Beyond those initially killed in a potential strike, the Iranian government's lack of readiness for handling widescale radiation exposure could exponentially raise the death toll, Semnani says. His study,published by the University of Utah's Hinckley Institute of Politics and the nongovernmental organization Omid for Iran, outlines Iran's poor record of emergency response, and  notes that its civilian casualties from natural disasters such as earthquakes have been far greater than those suffered during similar disasters in better prepared countries such as Turkey. With virtually no clinical capacity or medical infrastructure to deal with widescale radiocative fallout, or early warning systems in place to limit exposure, Iran would be swiftly overwhelmed by the aftermath of a strike. The government's woeful unpreparedness remains unknown to most Iranians. "This issue is a red line, the [Iranian] media can't go near it," says Jamshid Barzegar, a senior analyst at BBC Persian. "To talk about this would be considered a weakening of people's attitudes. The government only speaks of tactics and resistance, how unhurt Iran will be by an attack."

But if the aftermath of a war remains murky to most Iranians, their anticipation of its inevitability is growing. The commander of Iran's Revolutionary Guards, Mohammad Ali Jafari, told Iranians last week that "we must all prepare for the upcoming war." His warning, the bluntest yet by a senior official, that Iran and Israel would enter a "physical conflict," has raised expectations of an attack amongst Iranians, who are typically accustomed to dismissing such talk. When reformist MP Mohammed Reza Tabesh criticized  Jafari's remarks in parliament, the hard-line majority shouted him down with cries of "Allaho Akbar." "When people see their top military commander and officials speaking of the inevitability of war, the belief sinks in," says Barzegar.

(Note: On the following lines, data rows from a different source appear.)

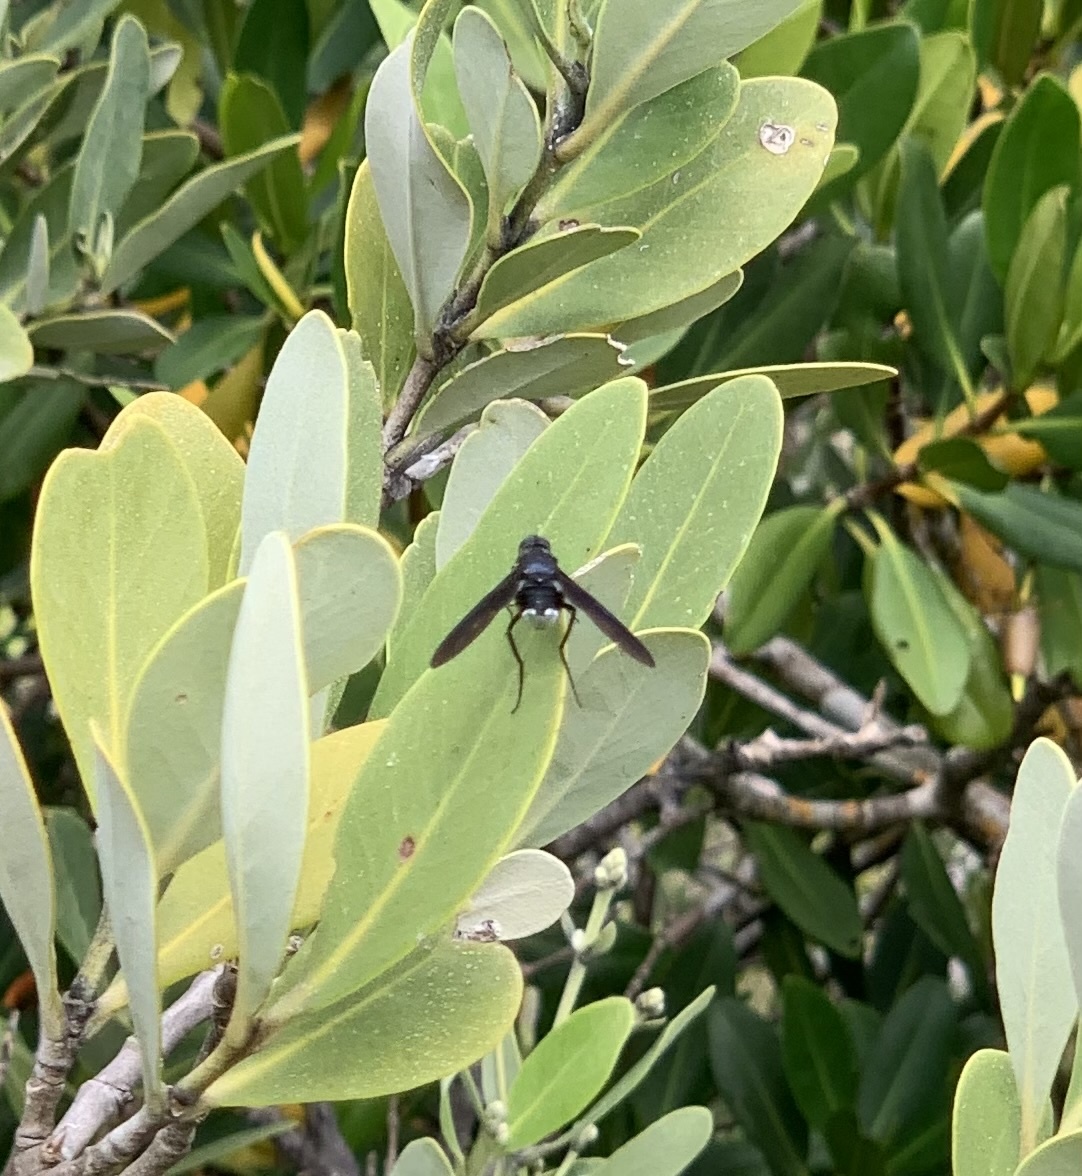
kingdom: Animalia
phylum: Arthropoda
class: Insecta
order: Diptera
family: Bombyliidae
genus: Brachyanax
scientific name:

Whether Iranian officials actually think Israel is closer to launching an attack than it has been in the past, or their readiness rhetoric is meant to convey their own unflappability, the Iranian public is left with greater uneasiness and less real information than ever. Sterile media speculation in Israel and the United States ignores the question of civilian casualties, portraying an attack on Iran as a tidy pinpoint strike like those Israel has carried out against Iraq and Syria. Iran, for its part, claims the number of casualties it might sustain will be tolerable. "Hawks on both sides, Israel and the United States, and Iran, want to underplay the level of casualties," says Ali Ansari, an Iran expert at Scotland's University of St. Andrews. "But both sides are wildly wrong, there will be quite devastating consequences. It will be a mess."